Goldman Sachs used Monday’s Q1 earnings call to confirm what had been in the air since last week’s Treasury meeting: the bank is working closely with Anthropic and several security vendors to manage the cyber risks around Claude Mythos.
What Goldman actually said
The official line: Goldman is already using Mythos internally and, at the same time, working with Anthropic and security vendors to assess the threats the model could enable. That’s the first official confirmation from a Wall Street bank that Mythos isn’t just being evaluated in theory — it’s in production use.
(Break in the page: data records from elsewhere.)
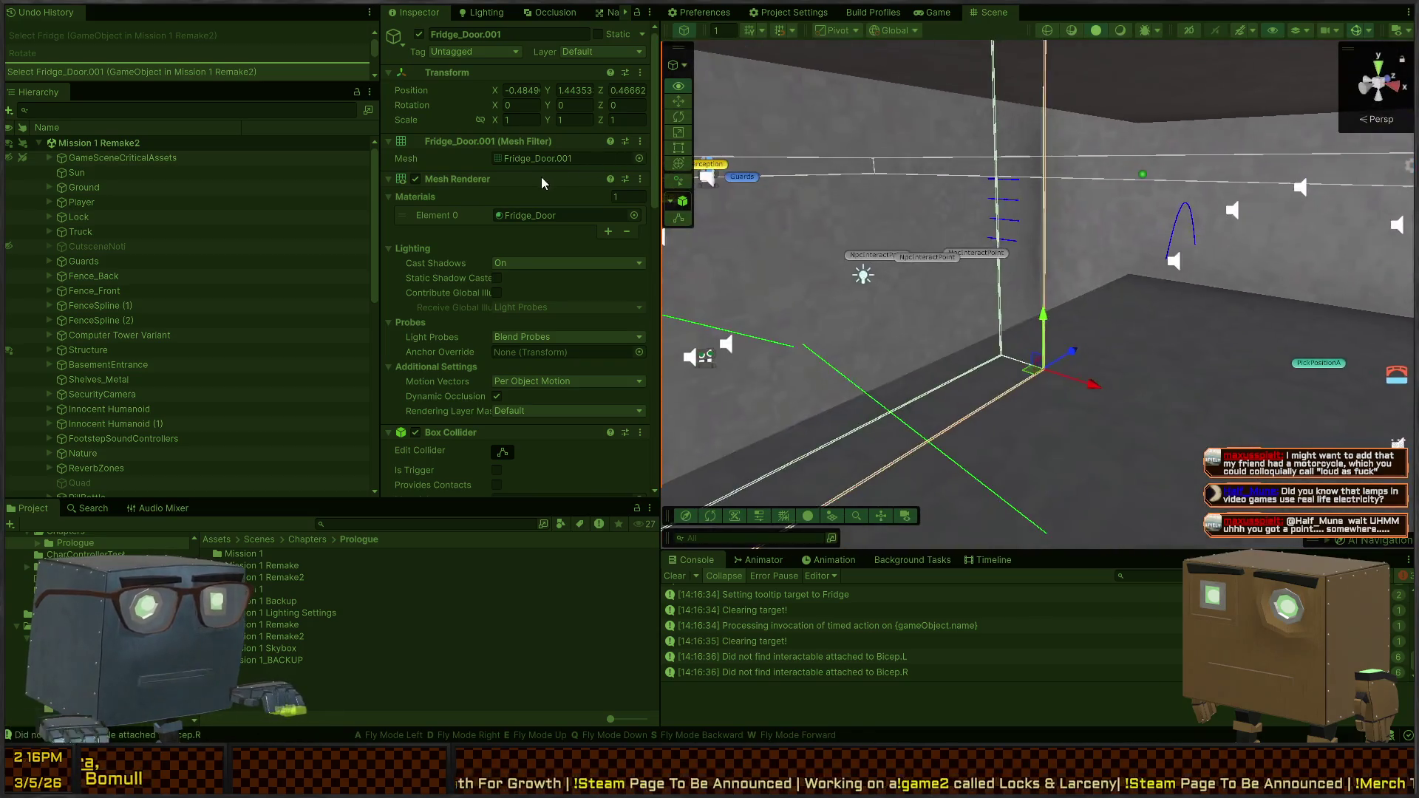
click(859, 276)
mouse_move(860, 276)
mouse_down()
mouse_move(1210, 162)
mouse_move(1033, 119)
mouse_up()
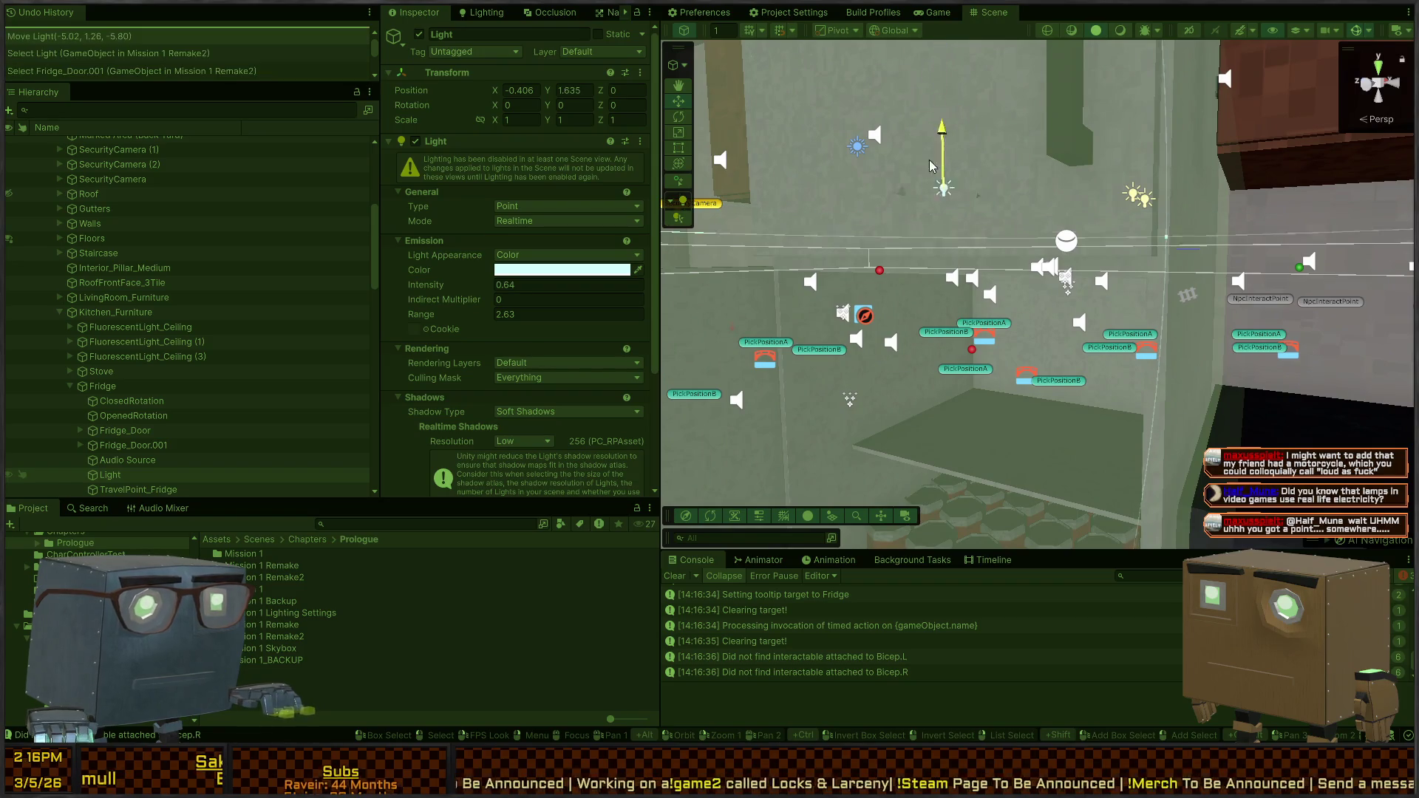
key(ctrl+2)
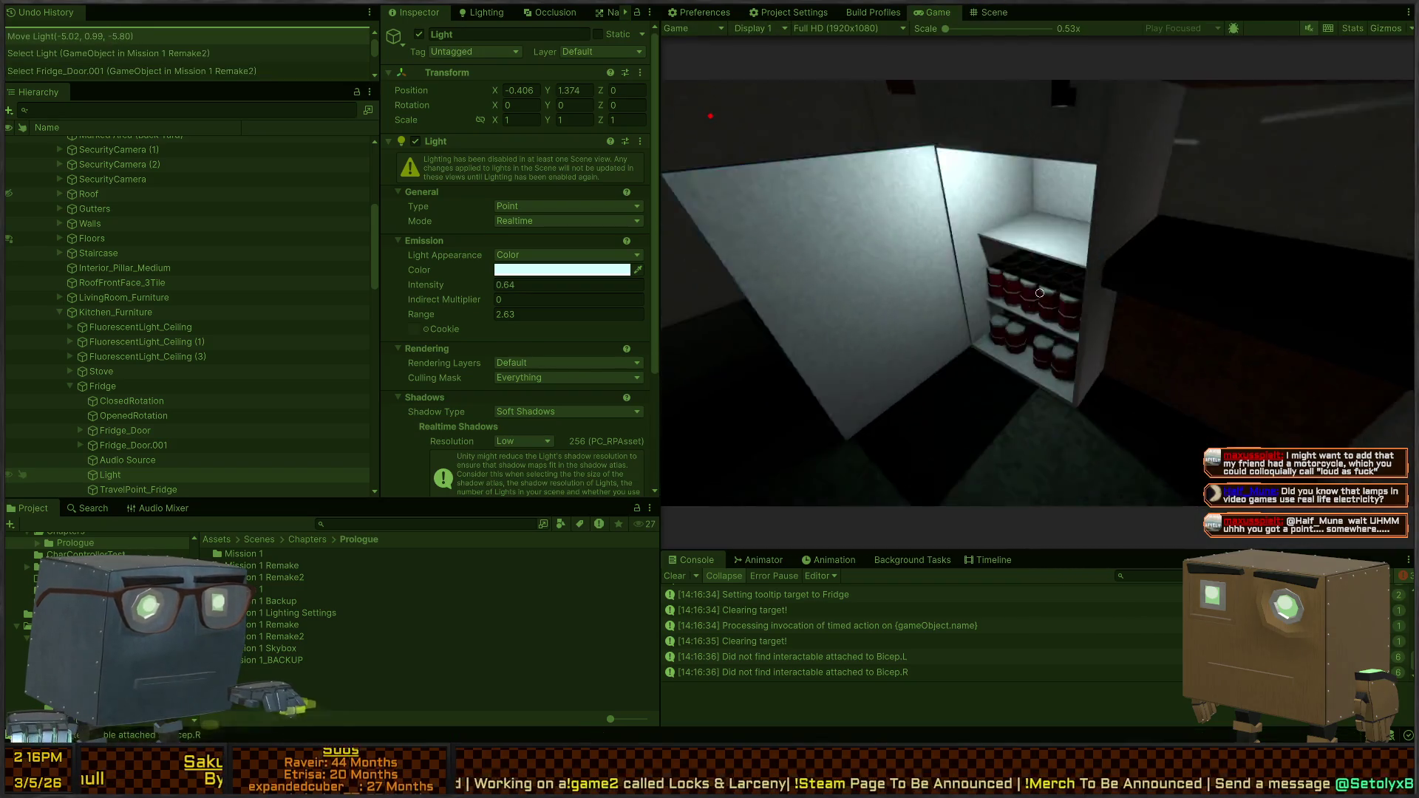
Steal the cans from the fridge shelves, reaching 26.4/100 carried weight, then close the fridge
key(s)
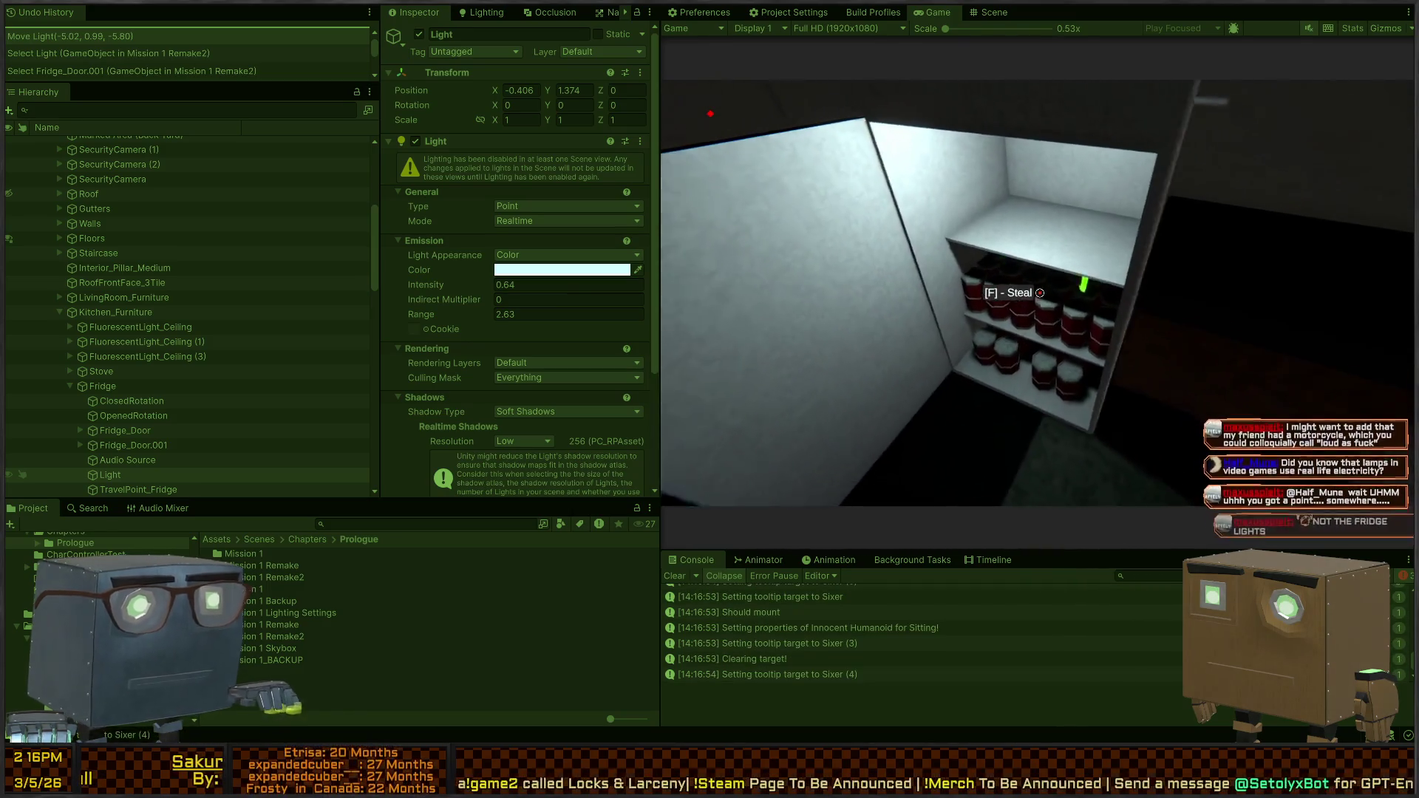
key(w)
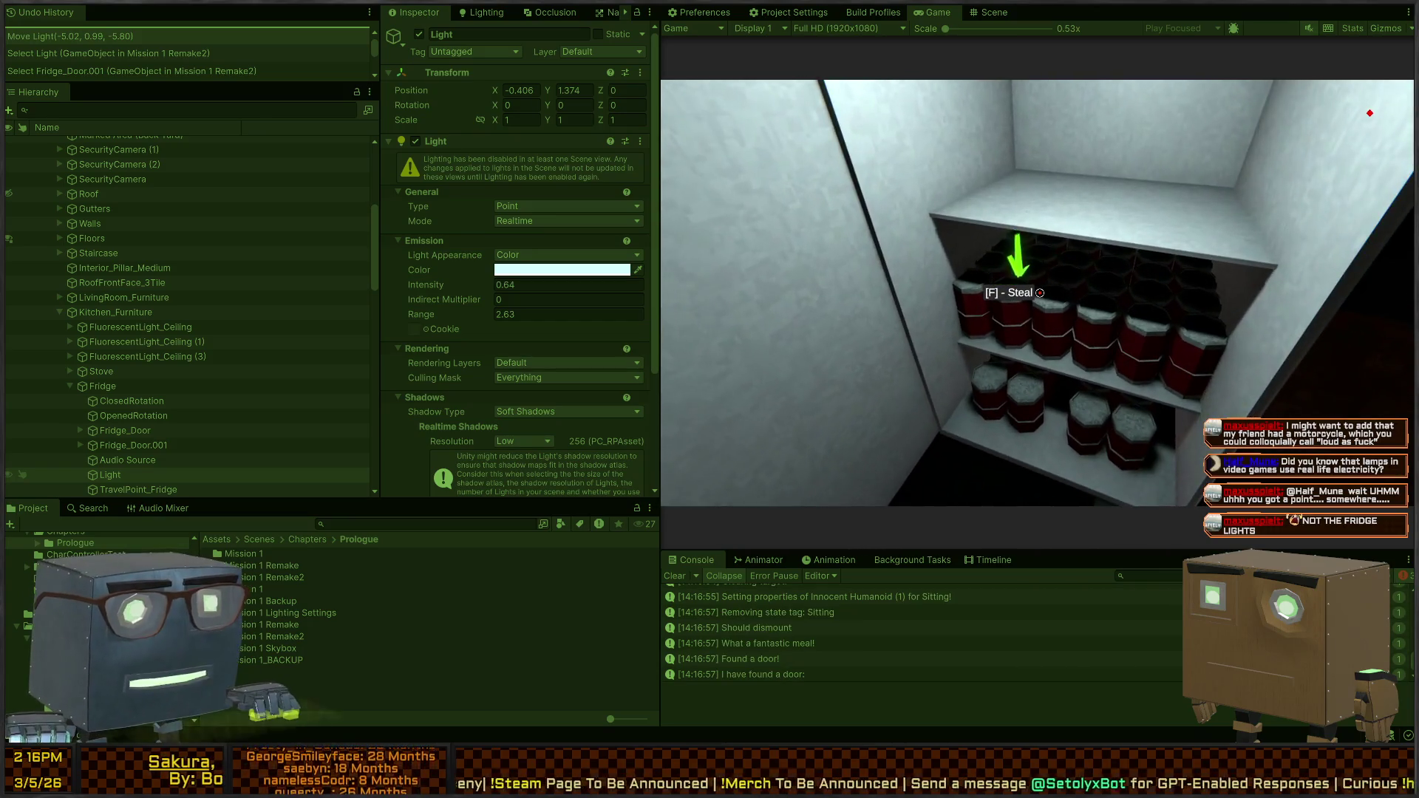
key(f)
key(f)
key(f)
key(f)
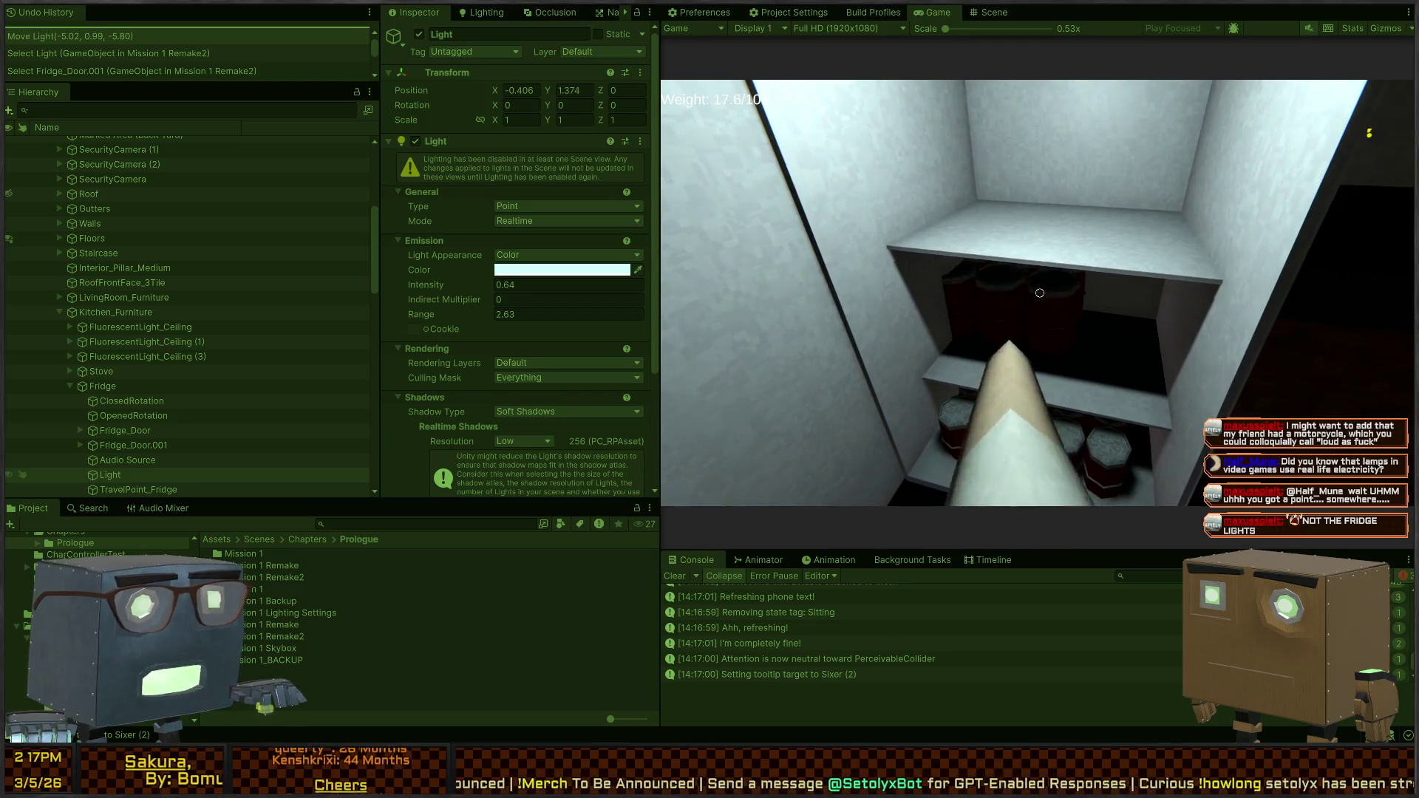
key(f)
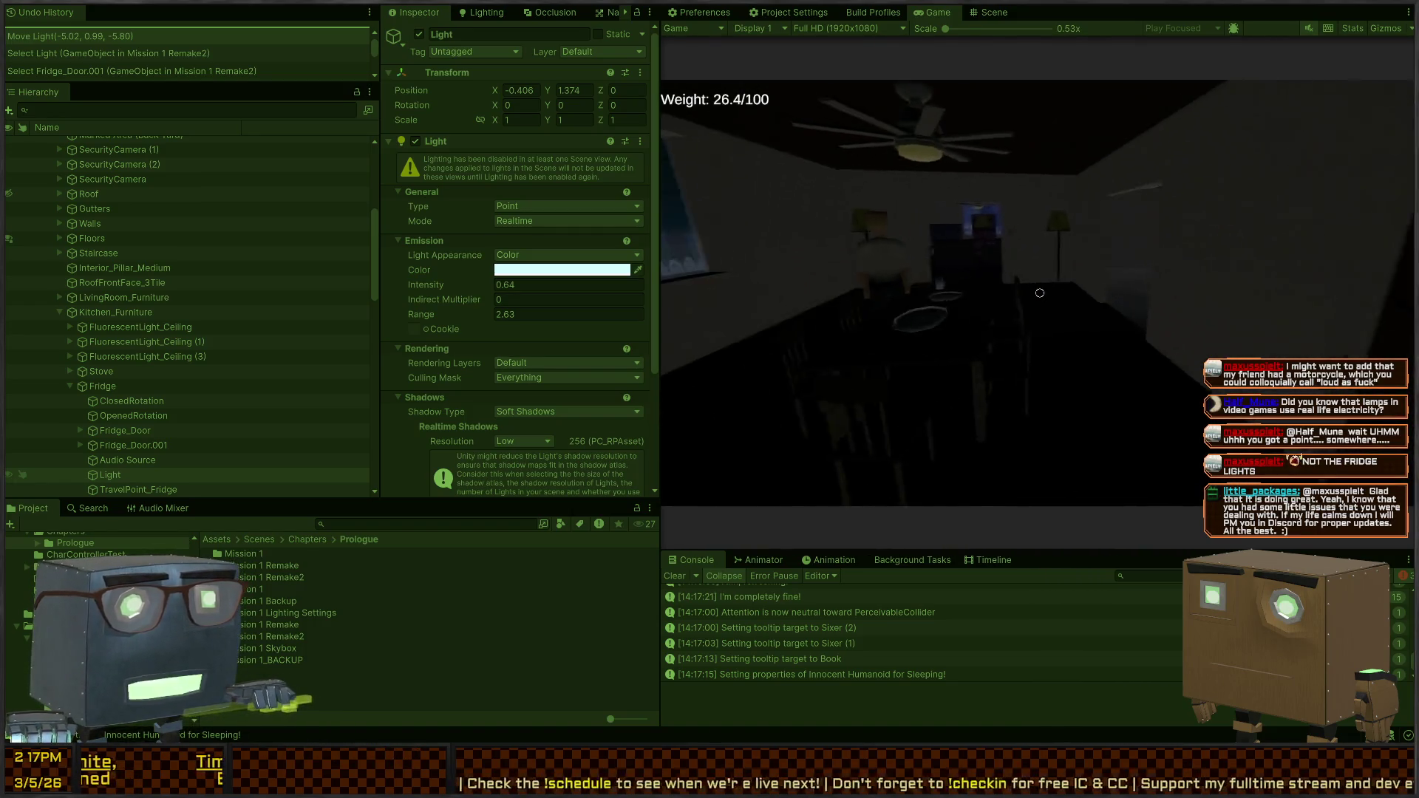
key(w)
CEO David Solomon was in Washington on April 8 for the hastily arranged meeting between Treasury Secretary Scott Bessent, Fed Chair Jerome Powell and the CEOs of Citi, Morgan Stanley, Bank of America, Wells Fargo and Goldman. JPMorgan’s Jamie Dimon was the only one who couldn’t make it. Topic: how US banks should prepare for Mythos and successor models.
Mythos as threat and defense
What’s interesting about Goldman’s confirmation: Mythos is simultaneously the threat and the defense. The same model that surfaced thousands of high-severity vulnerabilities across operating systems and browsers is now being used to close those gaps in banks’ own stacks. Anthropic has rolled out the model via Project Glasswing to 11 founding partners and roughly 40 additional organizations — JPMorganChase is officially named, and Goldman clearly has access too.
My take
Three weeks ago Mythos was primarily a research note. Now it’s a boardroom cybersecurity topic. A bank like Goldman mentioning it on an earnings call is not accidental — shareholders want to know how seriously the firm is taking the new threat landscape.
A new pattern is forming here. Critical infrastructure — banks, cloud providers, chipmakers — gets preferred access to a model that is withheld from the public. That’s a different logic than Claude Opus or Sonnet. We’re watching frontier AI split into clearly defined access tiers in real time.